Among a litany of complaints about the DEIS, the Bristol Bay Native Association and other mine opponents say it does not take into account scientific assessments about the impact of the mine, and that it contains estimates for a mine of a far smaller size than the Pebble Mine’s plans indicate will be developed.
Norm Van Vactor, the president and CEO of the Bristol Bay Economic Development Corporation, said he is deeply concerned about the potential environmental impacts of the mine, especially considering Bristol Bay just completed the most lucrative season in the fishery’s 129 years of recorded history.
“After a record-breaking salmon season in Bristol Bay, we’re glad to see elected leaders standing up for our fishery and all it sustains. Bristol Bay has said time and time again that we will not trade our world class fishery for a gold mine. The Army Corps needs to start listening to our concerns, and to the scientists who have pointed out major flaws in Pebble's plan,” Van Vactor said.
Representatives from the United States Tribes of Bristol Bay, Trout Unlimited, and a local sport fishing lodge also commended Murkowski, according to the press release.
Despite intense pressure from Pebble opponents, Murkowski had been hesitant to take sides on the mine.
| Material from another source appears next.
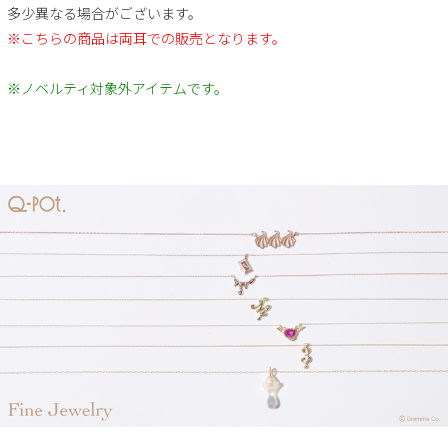
多少異なる場合がございます。
※こちらの商品は両耳での販売となります。
※ノベルティ対象外アイテムです。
But two weeks ago in Washington D.C., speaking at an event for Bristol Bay Salmon Week, Murkowski said the widespread science-based criticisms of the mine were justified.
“If the science out there that has been raised by these agencies can’t demonstrate that you can have a successful mining project in an area that is as sensitive as the Bristol Bay watershed then a permit should not be issued," she said in video released by the Environmental Investigation Agency. “We all need to be able to believe that the science that drives the process can be trusted.”